Pay Yourself First: A Tale of Two Accounts (part 1)
It is now a widely used phrase in self help financial guru speak, pay yourself first or bill yourself. But most people fail at it, from lack of understanding. The failure does not come from not understanding the key concept, pay yourself first, but in the execution of life.
The vast majority of people are so underwater, driven by housing propaganda and credit propaganda, that saving has all but disappeared in America. When people that never knew about saving, start to save, they fail miserably. What is the problem? They set up the entire business model of saving abysmally.
To save effectively, two laws of financial nature have to be acknowledged: if you’re a spender, any and all money will be spent, no matter how large the money pool you are working with; and any possibility of going wrong, will happen. That means two things, those who make $200,000 a year, spend just as much as those that make $20,000 a year, percentage-wise. And, emergencies can and will happen, to eat up money you’ve squirreled away.
To avoid these two laws, you have to setup your two princes: two separate bank accounts – the Emergency Account and the Savings Account.
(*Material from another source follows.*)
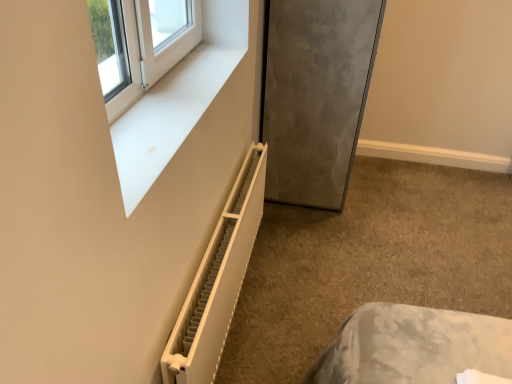
Identify the location of white plastic window frame at upper left. point(178,100).

What do you see at coordinates (369, 262) in the screenshot?
I see `white matte radiator at lower left` at bounding box center [369, 262].

Identify the location of white plastic window frame at upper left. (178, 100).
They each have their place, and you frankly cannot have one without the other, if you are serious about saving.
The first thing you absolutely must do is excuse yourself from any of the major nationwide banks. Their business model works against you, not for you. The convenience of them having ATMs all over is completely offset by them slowly bleeding you dry of all your money. If your goal is to save money for a home or retirement, get away from any and all major banks, this includes online banks as well.